Albay Dax çaresizliği yaşayan, buna karşı tepki gösteren bir kahraman olarak filme gerçekçilik katmış. Elinde otomatik tüfeklerle insan avlayan ana karakterlerden onu ayıran özelliği de bu aslında. Bir kahramanın hikayesinde iniş çıkışların olması seyircinin kalbine dokunur. Hayat kusursuz bir ilerleme için oldukça acımasızken başarıdan başka bir şey tatmamış karakterlerin anca masallarda olduğunu biliriz. Askeri mahkemede tek başına çabalaması, buna rağmen sonuç alamaması, adil olmayan bir infazın eşiğinde olduğunu fark edince yaşadığı üzüntü insanı etkiliyor. Adalete sığınarak üstesinden gelmeye çalıştığı sorunların sistemden kaynaklandığını görüp kartlarını buna göre oynaması zekasını gösteriyor. Film boyunca sorumluluk almaktan kaçınmayan bu karakter Mireau gibilerine pabuç bırakmamak konusunda beni ikna etti.

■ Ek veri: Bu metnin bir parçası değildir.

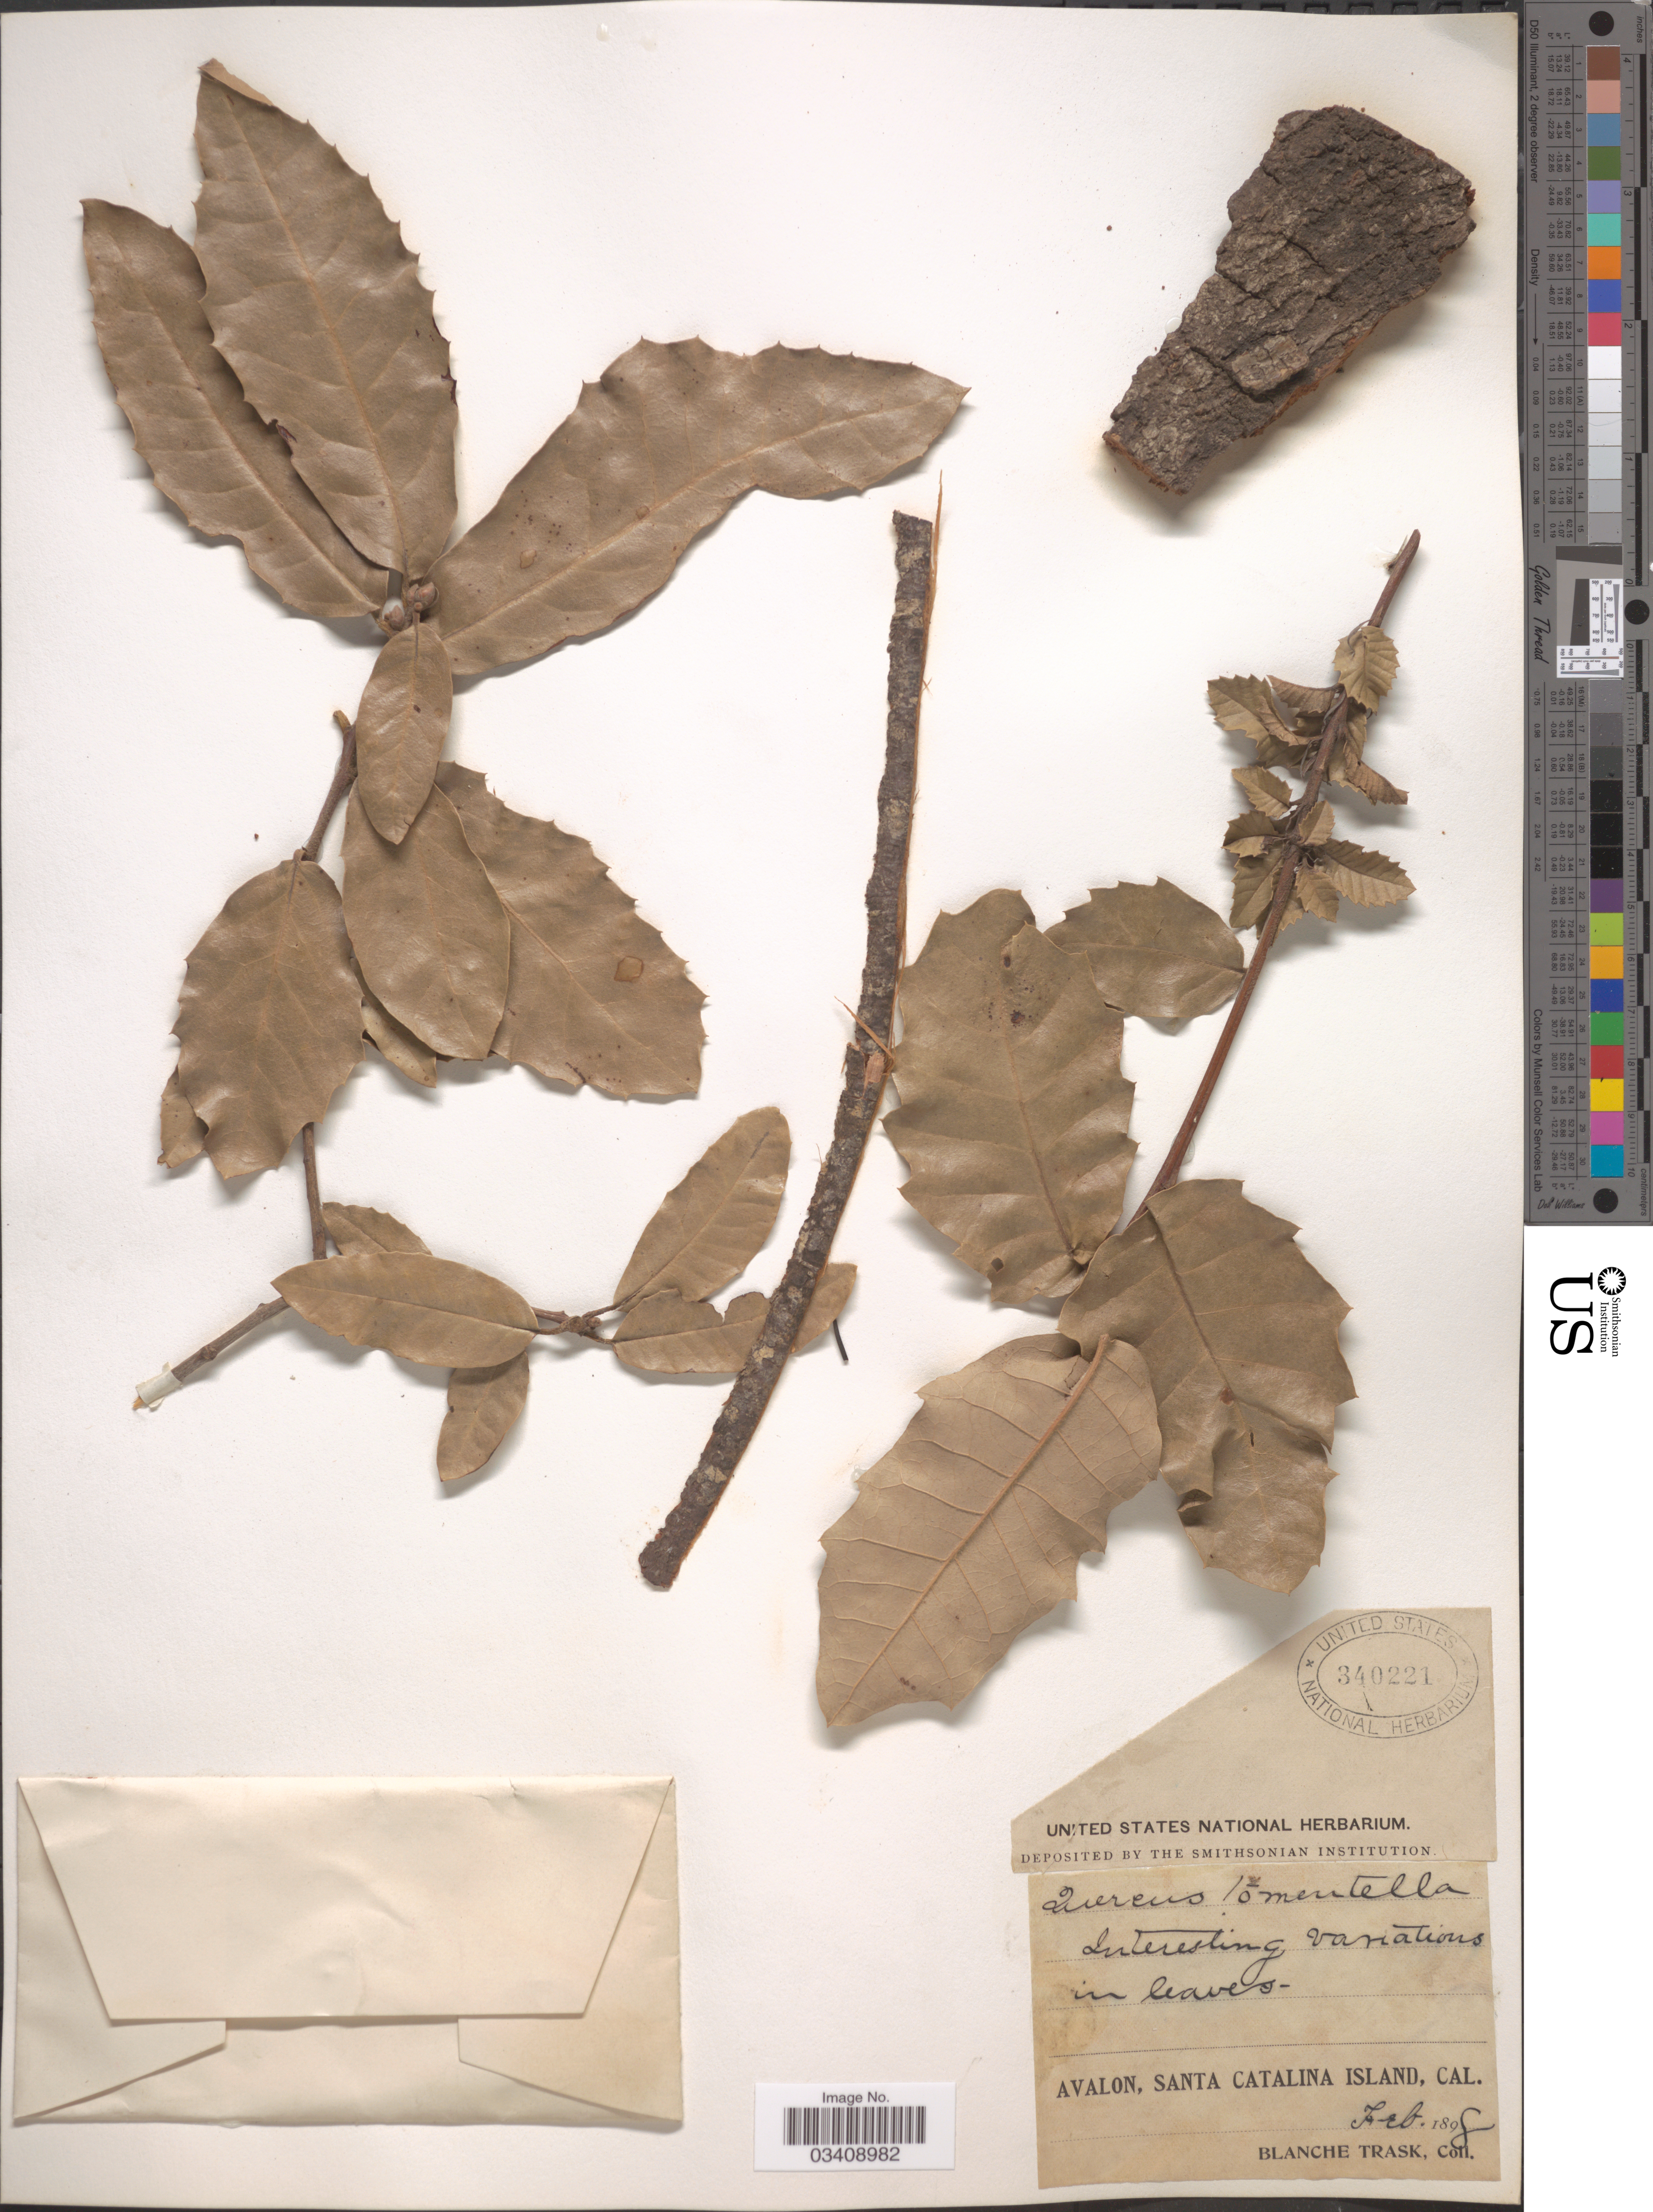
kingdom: Plantae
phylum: Tracheophyta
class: Magnoliopsida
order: Fagales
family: Fagaceae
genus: Quercus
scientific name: Quercus tomentella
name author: Engelm.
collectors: B. Trask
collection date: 1898-02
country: United States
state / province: California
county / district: Los Angeles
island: Santa Catalina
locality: Avalon, Santa Catalina Island.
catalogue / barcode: US 340221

Son olarak bahsetmek istediğim konu ise Christiane Kubrick'in oynadığı Alman kızının şarkı söylediği kısım. Savaşın ruhen mahvettiği askerlerin karşısına çıkarılan bu esir kız şarkı söylemeye mecbur bırakılırken yaşadığı korkuyu iliklerinize kadar hissediyorsunuz. Fakat bu bölümü acı kılan asıl şey suçu kimseye yükleyememek. Hükümetlerin kararlarına boyun eğmekten başka çaresi olmayan, hayatı bir ıslak imza, birkaç emir yüzünden mahvolan insanları yargılamak kolay olmuyor. Fransız askerlerinin şarkıya eşlik etmesi ise insana yumruk gibi vurup şartlar ne olursa olsun bir olmamız gerektiğini hatırlatıyor. Bu sahne o kadar ağır ki hazmetmesi uzun zaman alıyor.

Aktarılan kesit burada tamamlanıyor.